## TASK GOAL
Look through the lines below for the word "Blender", and copy every line that has it.

━━━━━ DATA FOR THE TASK ━━━━━

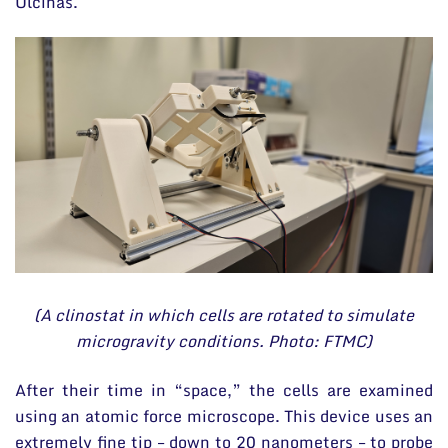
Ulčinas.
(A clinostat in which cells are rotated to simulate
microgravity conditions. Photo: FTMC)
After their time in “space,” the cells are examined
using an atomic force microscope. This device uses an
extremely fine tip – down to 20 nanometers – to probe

━━━━━
━━━━━ DATA FOR THE TASK ━━━━━

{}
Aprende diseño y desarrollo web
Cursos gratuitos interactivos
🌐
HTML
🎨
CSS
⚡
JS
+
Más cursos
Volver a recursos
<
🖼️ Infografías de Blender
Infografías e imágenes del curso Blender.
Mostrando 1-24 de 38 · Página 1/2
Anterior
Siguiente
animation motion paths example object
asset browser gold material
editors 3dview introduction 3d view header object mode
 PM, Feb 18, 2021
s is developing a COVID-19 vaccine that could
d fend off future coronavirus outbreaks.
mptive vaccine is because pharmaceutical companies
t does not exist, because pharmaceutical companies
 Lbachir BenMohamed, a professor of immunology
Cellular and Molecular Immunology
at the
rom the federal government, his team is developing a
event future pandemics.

━━━━━

## ANSWER TO THIS TASK
🖼️ Infografías de Blender
Infografías e imágenes del curso Blender.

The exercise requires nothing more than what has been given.